エイブラハム・リンカーンはアメリカの首都ワシントンDCに大きな像が立っているほど、アメリカ史上偉大な大統領と評価されている。私たち日本人は、リンカーン大統領は奴隷制度を廃止した偉い人として習う。だから、ワシントンDCに大きな像があると思ってしまう。しかし、これは小室直樹博士が指摘していたことだが、それは主たる理由ではない。リンカーン像があるのは、アメリカが南北に分裂し2つの国として固定化すること防いだからである。つまり、アメリカの統一を回復したということがリンカーン最大の功績なのである。奴隷制度廃止は付けたしに過ぎない。公民権法が制定されたのはそれから約100年後の1964年だ。
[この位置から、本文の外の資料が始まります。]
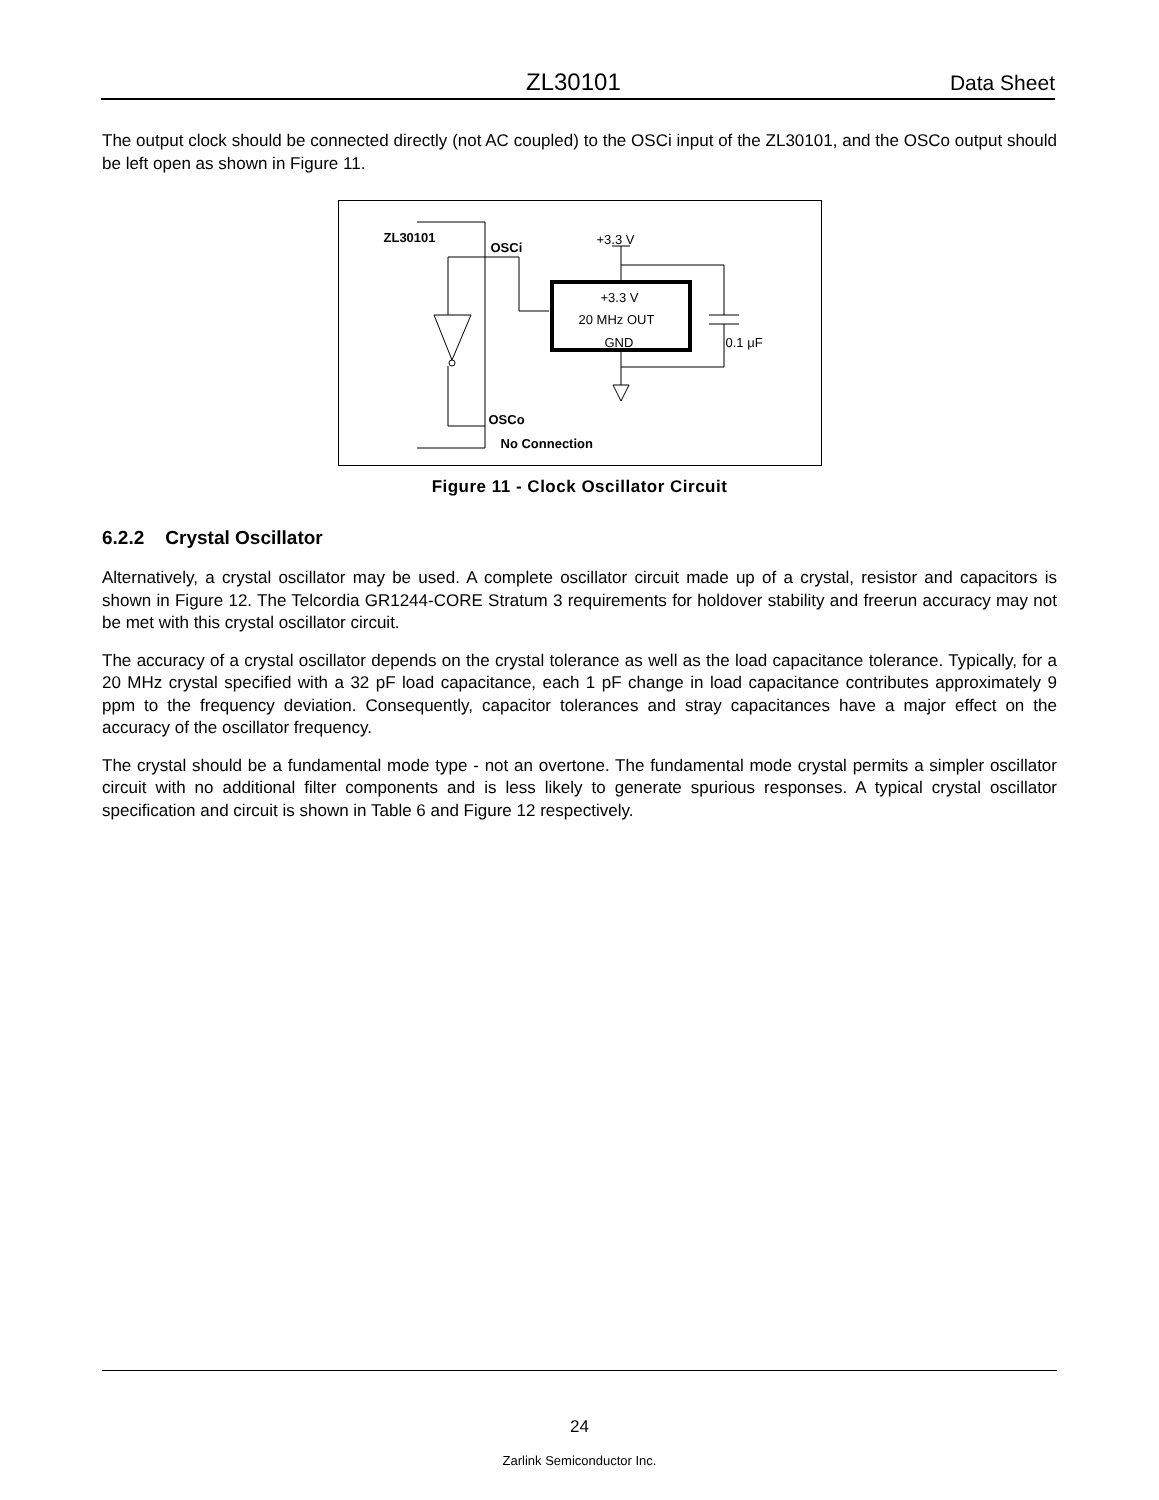ZL30101 Data Sheet
The output clock should be connected directly (not AC coupled) to the OSCi input of the ZL30101, and the OSCo output should be left open as shown in Figure 11.
ZL30101
OSCi
+3.3 V
+3.3 V
20 MHz OUT
GND 0.1 μF
OSCo
No Connection
Figure 11 - Clock Oscillator Circuit
6.2.2 Crystal Oscillator
Alternatively, a crystal oscillator may be used. A complete oscillator circuit made up of a crystal, resistor and capacitors is shown in Figure 12. The Telcordia GR1244-CORE Stratum 3 requirements for holdover stability and freerun accuracy may not be met with this crystal oscillator circuit.
The accuracy of a crystal oscillator depends on the crystal tolerance as well as the load capacitance tolerance. Typically, for a 20 MHz crystal specified with a 32 pF load capacitance, each 1 pF change in load capacitance contributes approximately 9 ppm to the frequency deviation. Consequently, capacitor tolerances and stray capacitances have a major effect on the accuracy of the oscillator frequency.
The crystal should be a fundamental mode type - not an overtone. The fundamental mode crystal permits a simpler oscillator circuit with no additional filter components and is less likely to generate spurious responses. A typical crystal oscillator specification and circuit is shown in Table 6 and Figure 12 respectively.
24
Zarlink Semiconductor Inc.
その時代その時代の先端の人々であっても、後の時代から見れば、「時代遅れ」である。当たり前だ。当時のことを現在の視点から批判することは許容されるが、断罪するということはやり過ぎだ。サンフランシスコの抗議活動に参加した人々の中にはおそらくANTIFAの人々もいただろう。彼らからすれば、アメリカ国歌「星条旗」の詩を書いたフランシス・スコット・キーも罪深い人物ということになるのだろう。だったら器物損壊ではなく、徹底した批判をすればよい。批判は自由だ。
しかし、フランシス・スコット・キーの銅像を引き倒すようでは、多くのアメリカ人からの支持も共感も得られない。それどころか、反感を招くに違いない。トランプ大統領は「法と秩序(law and order)」という言葉を使っている。抗議活動の過激化はトランプ大統領の言葉に説得力を持たせる。トランプ大統領を当選させたくないという人々が抗議活動に参加しているだろうが、逆効果であることを理解すべきだ。